--- Texte ---
Dans un tel contexte, quel est l’avenir des agricultures ouest-africaines dans la
perspective d’une libéralisation totale ? Il existe là un paradoxe, car l’essentiel du débat
actuel sur l’évolution des agricultures du continent est monopolisé par la scène de l’OMC
et la question des subventions américaines et européennes ; alors que leur supression
profitera en premier lieu aux pays agro-exportateurs du groupe de Cairns. Quelles sont
désormais les productions pour lesquelles l’Afrique de l’Ouest aura encore des avantages
comparatifs ? Certainement pas les céréales, les oléagineux, ou les protéines animales.
Que restera-t-il ? Le coton - surtout si les subventions des États-Unis et de l’Union
européenne disparaissent - et le cacao, en poursuivant – tant que les ressources naturelles
le permettront - une croissance extensive ? Comment, sur les marchés domestiques
aujourd’hui portés par les habitudes alimentaires des urbains, les produits de l’agriculture
traditionnelle (mil, sorgho, manioc, niébé, etc.), pourront-ils résister aux produits de
grande consommation voire aux sous-produits (par exemple la brisure de riz) ?
La voie de la spécialisation et de l’ouverture sans garde-fous n’est donc pas réaliste et la
structure démo-économique africaine rappelle le caractère central et stratégique de
l’agriculture pour la croissance. Dans l’exemple de l’Asie de l’Est et du Sud-Est,
l’existence d’agricultures bénéficiant de bons dispositifs de coordination, développées à
l’abri d’une protection minimisant les risques pour les producteurs et avec un État
interventionniste explique une bonne partie des succès [Stiglitz 1996]. Ainsi, des
12
protections ad hoc peuvent être justifiées afin de réduire l’impact négatif de l’instabilité
structurelle des marchés agricoles sur la capacité d’initiative et d’investissement des
producteurs du fait de leur aversion au risque [Boussard 1987]. Elles peuvent également
permettre le maintien d’une production nationale minimale, y compris lorsque les
produits locaux ne sont pas compétitifs, car la variabilité des prix agricoles et des taux de
change rendent l’approvisionnement alimentaire sur le marché mondial périlleux (risque
de coûts élevés avec des conséquences sociales importantes)10. Enfin le rôle
d’entraînement de l’agriculture dans la croissance économique, y compris en l’absence de
performance internationale, reste déterminant [Timmer 2000].

--- Données fournies ---
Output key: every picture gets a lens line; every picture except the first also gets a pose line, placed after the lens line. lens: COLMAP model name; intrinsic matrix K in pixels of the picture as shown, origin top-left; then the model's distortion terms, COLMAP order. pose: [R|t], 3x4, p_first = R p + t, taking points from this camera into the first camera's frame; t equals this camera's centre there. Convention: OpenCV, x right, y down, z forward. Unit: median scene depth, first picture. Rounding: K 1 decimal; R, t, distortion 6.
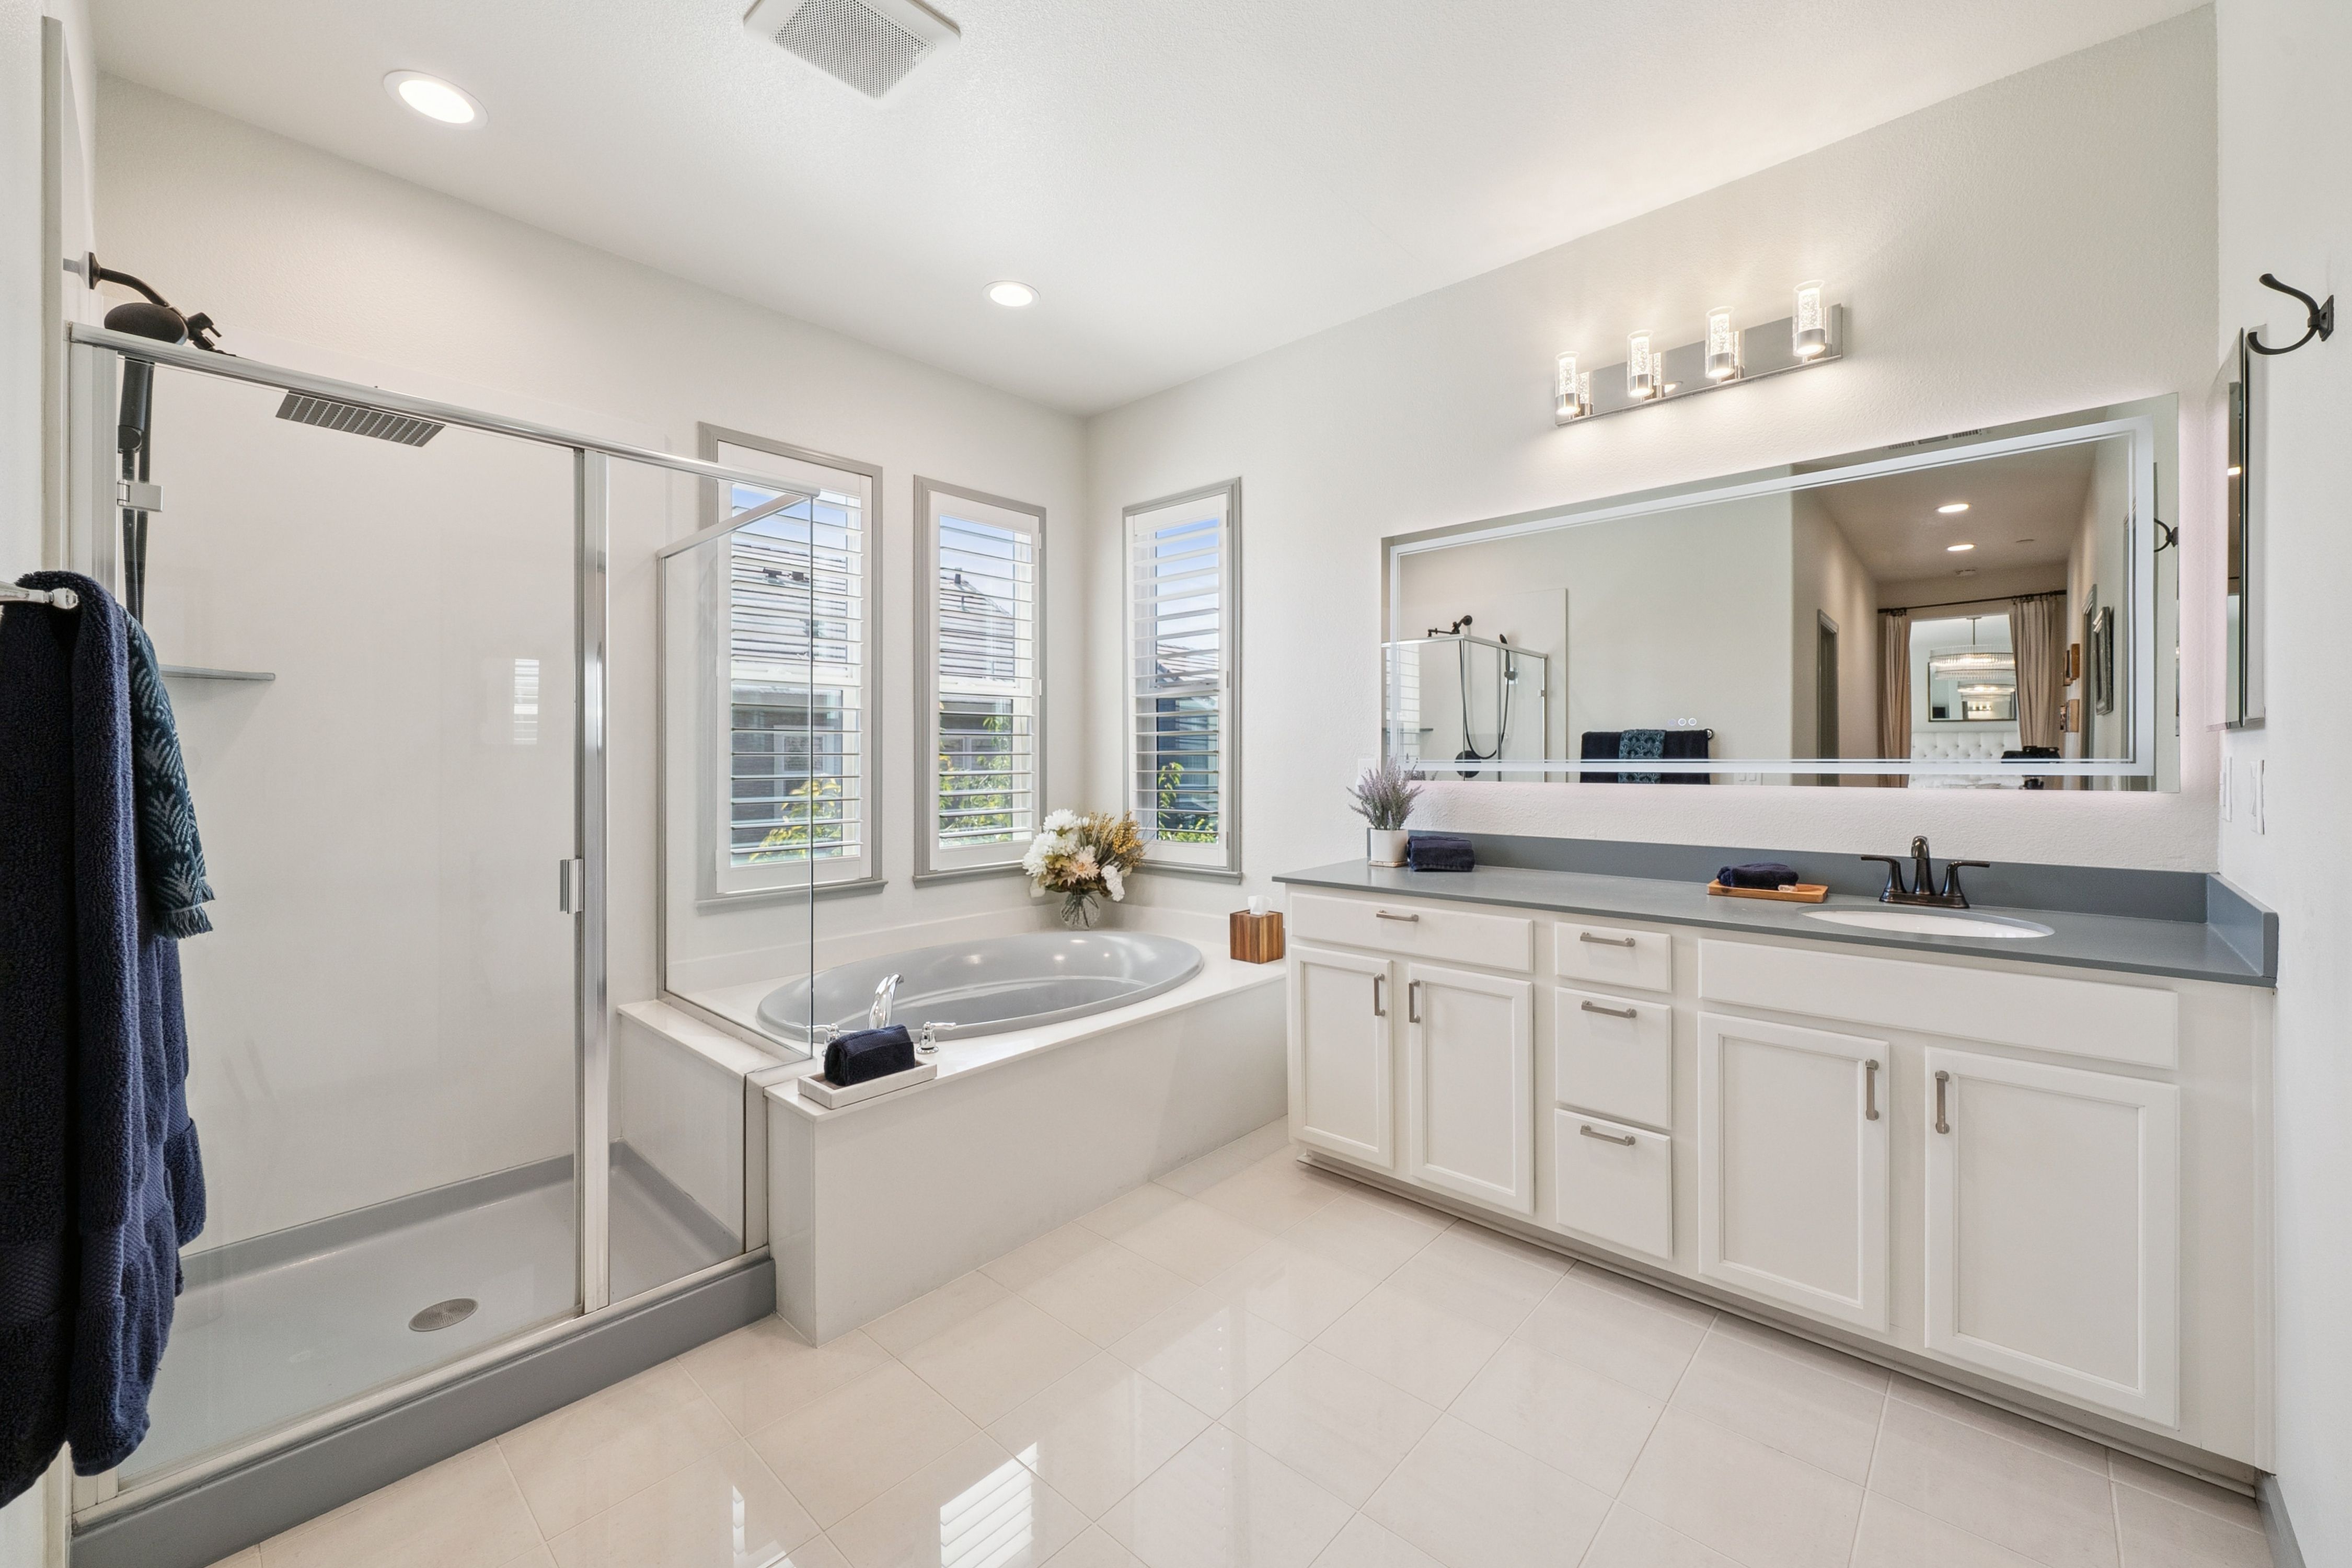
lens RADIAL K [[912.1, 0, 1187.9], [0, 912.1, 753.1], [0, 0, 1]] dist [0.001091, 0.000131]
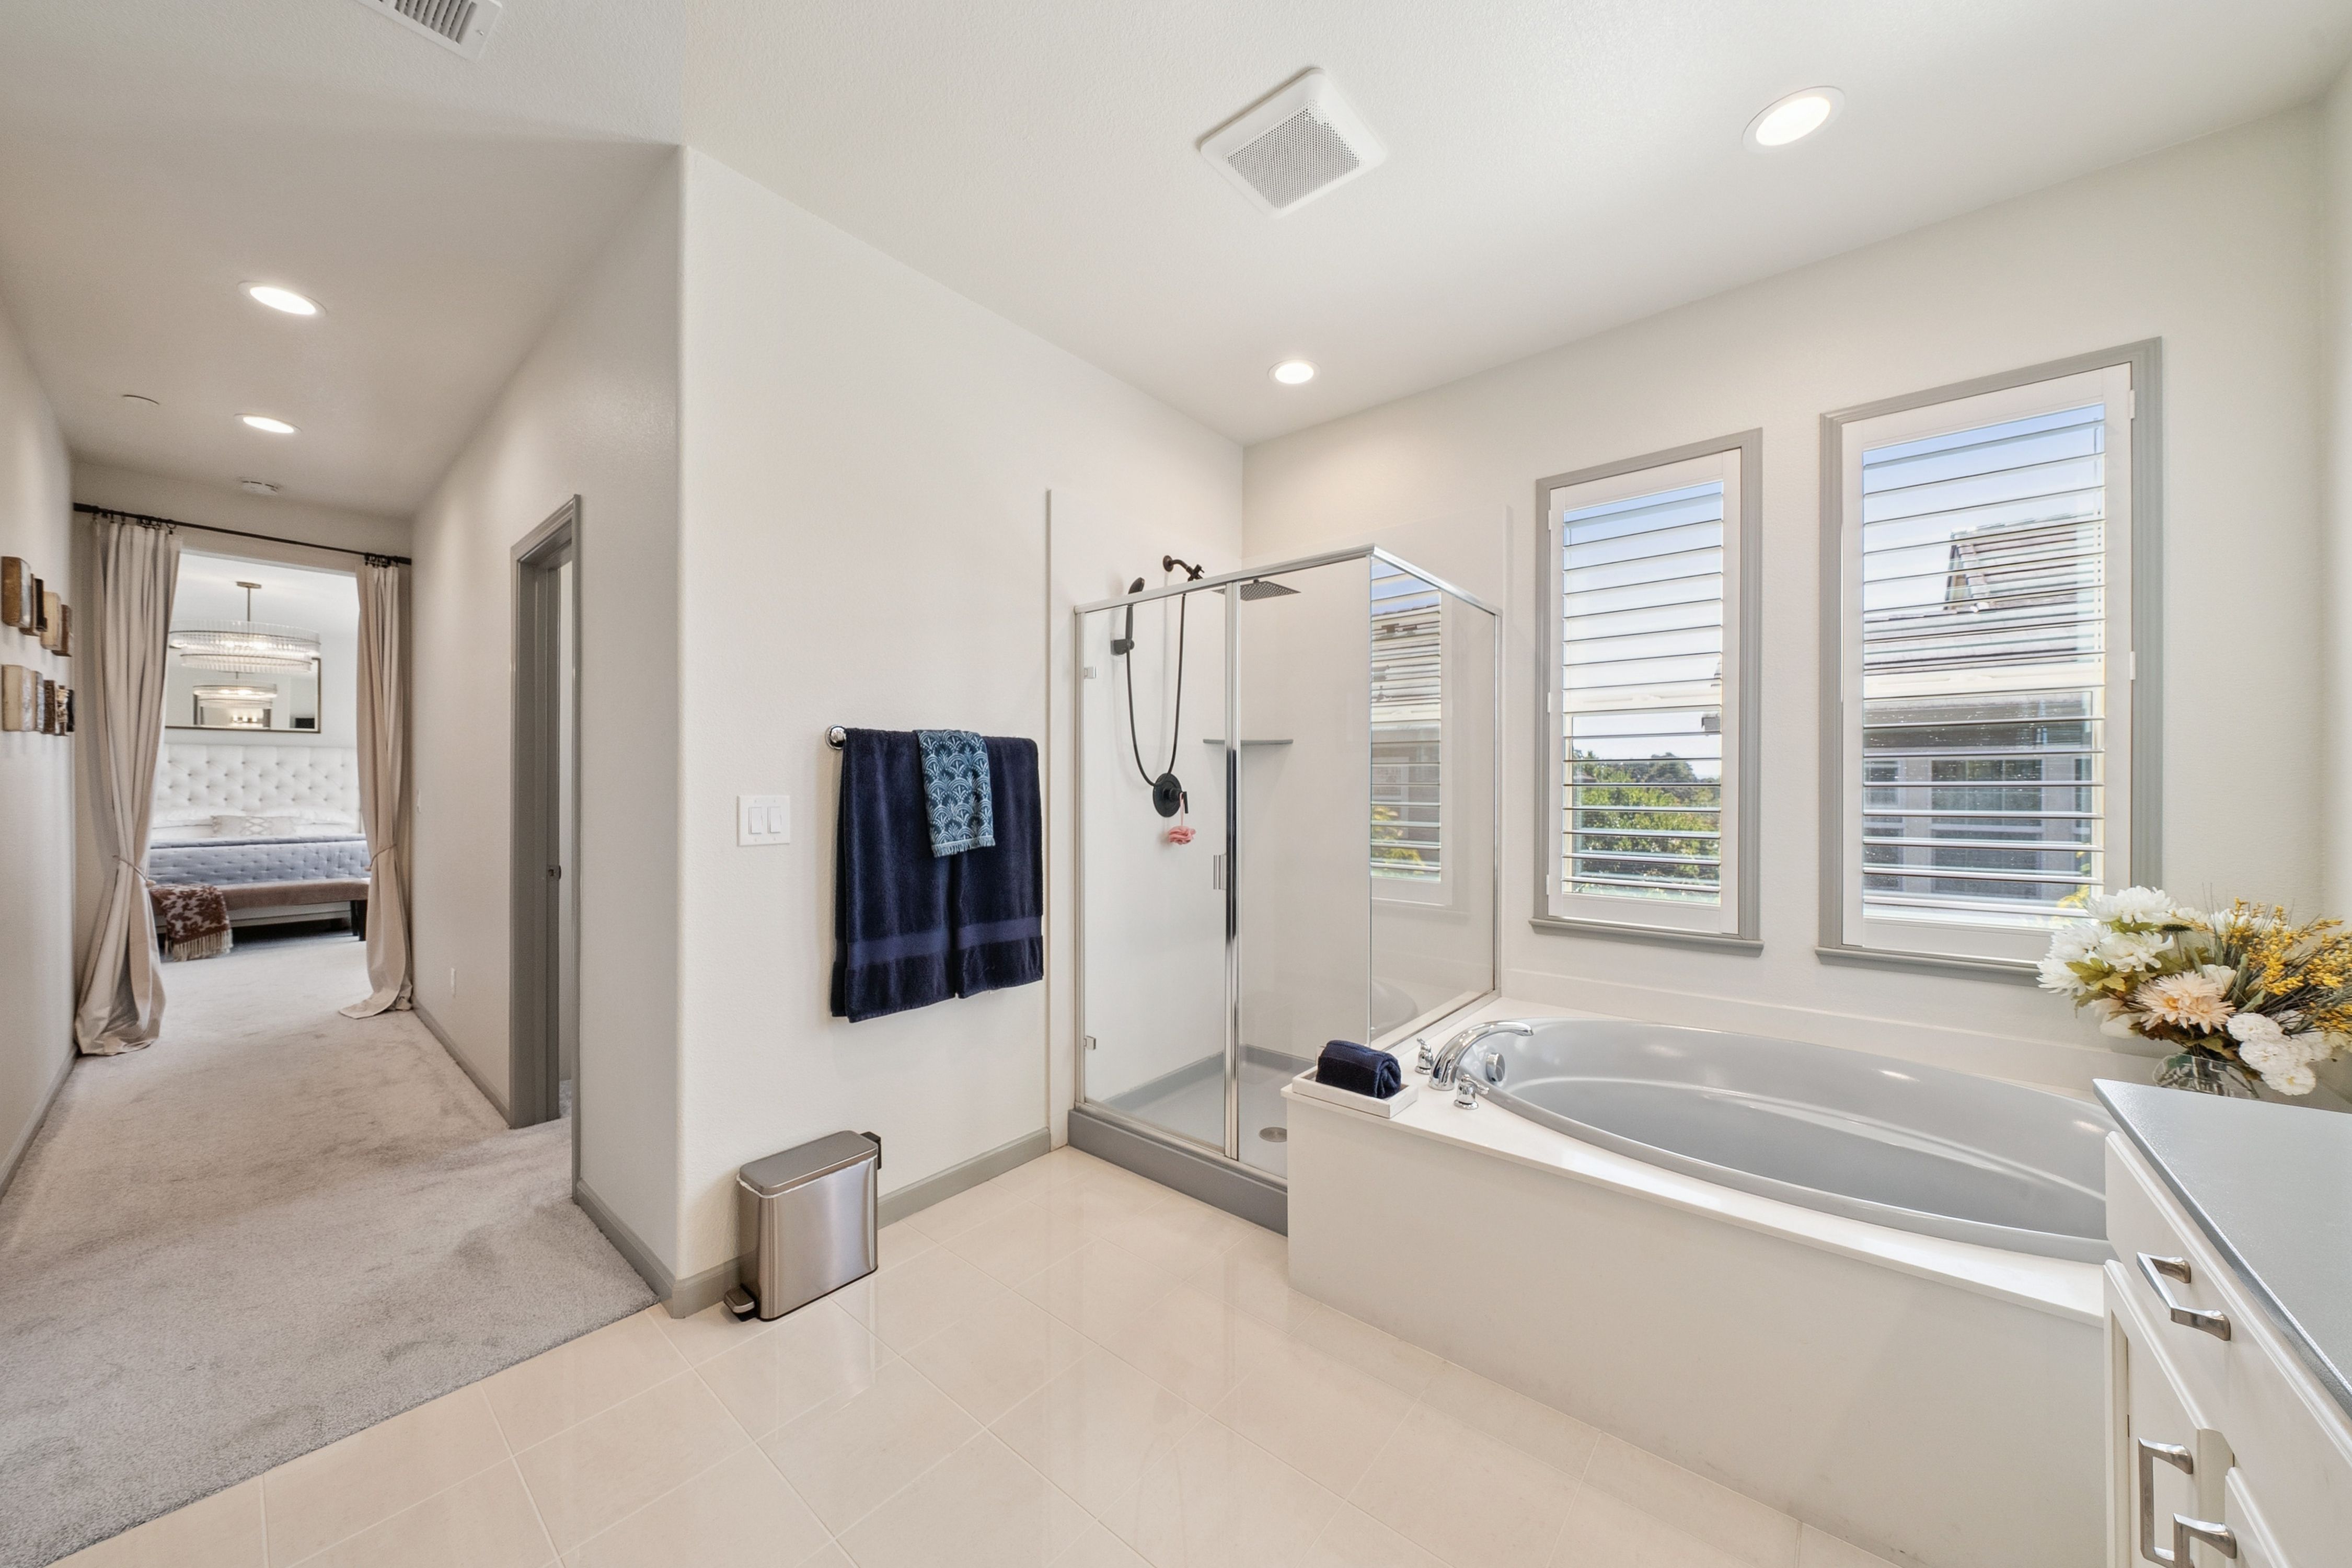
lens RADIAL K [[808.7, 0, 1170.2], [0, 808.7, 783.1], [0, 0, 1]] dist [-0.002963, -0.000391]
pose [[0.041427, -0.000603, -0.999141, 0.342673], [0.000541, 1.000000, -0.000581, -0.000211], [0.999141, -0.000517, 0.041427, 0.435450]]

--- Série de tâches ---
a – Expliquez en une à trois phrases pourquoi, d'après le texte sur les agricultures ouest-africaines, des protections peuvent permettre de maintenir une production nationale minimale même lorsque les produits locaux ne sont pas compétitifs.
b – Donnez la suite du texte sur les agricultures ouest-africaines en reprenant après sa dernière phrase.
Les données forment un matériau à part, distinct du texte.

--- Résultats des tâches ---
a – La variabilité des prix agricoles et des taux de change rend périlleux l'approvisionnement alimentaire sur le marché mondial. S'y fier expose à un risque de coûts élevés, avec des conséquences sociales importantes.

b –
Ainsi, dans le contexte de l’Afrique de l’Ouest, et à contre-courant de nombreuses idées
acquises, la croissance de l’emploi agricole et la hausse des revenus tirés de l’agriculture
resteront encore longtemps le principal instrument de lutte contre la pauvreté [Bosc et
Losch 2002]. Le schéma de la révolution industrielle, qui a structuré les économies
développées et qui articulait gains de productivité liés au progrès technique et transfert
d’actifs de l’agriculture vers d’autres secteurs, est difficilement reproductible et en tous
cas non généralisable du fait de la faiblesse des secteurs d’activité susceptibles d’offrir
des emplois et des revenus aux « sortants » de l’agriculture, mais aussi – et c’est une
différence majeure avec l’histoire européenne – du fait des obstacles renforcés aux
migrations internationales. Cette situation, liée à la faiblesse des marchés intérieurs
empêchant toute économie d’échelle, milite pour un renforcement des processus
d’intégration régionale qui faciliteront aussi la structuration des marchés agricoles.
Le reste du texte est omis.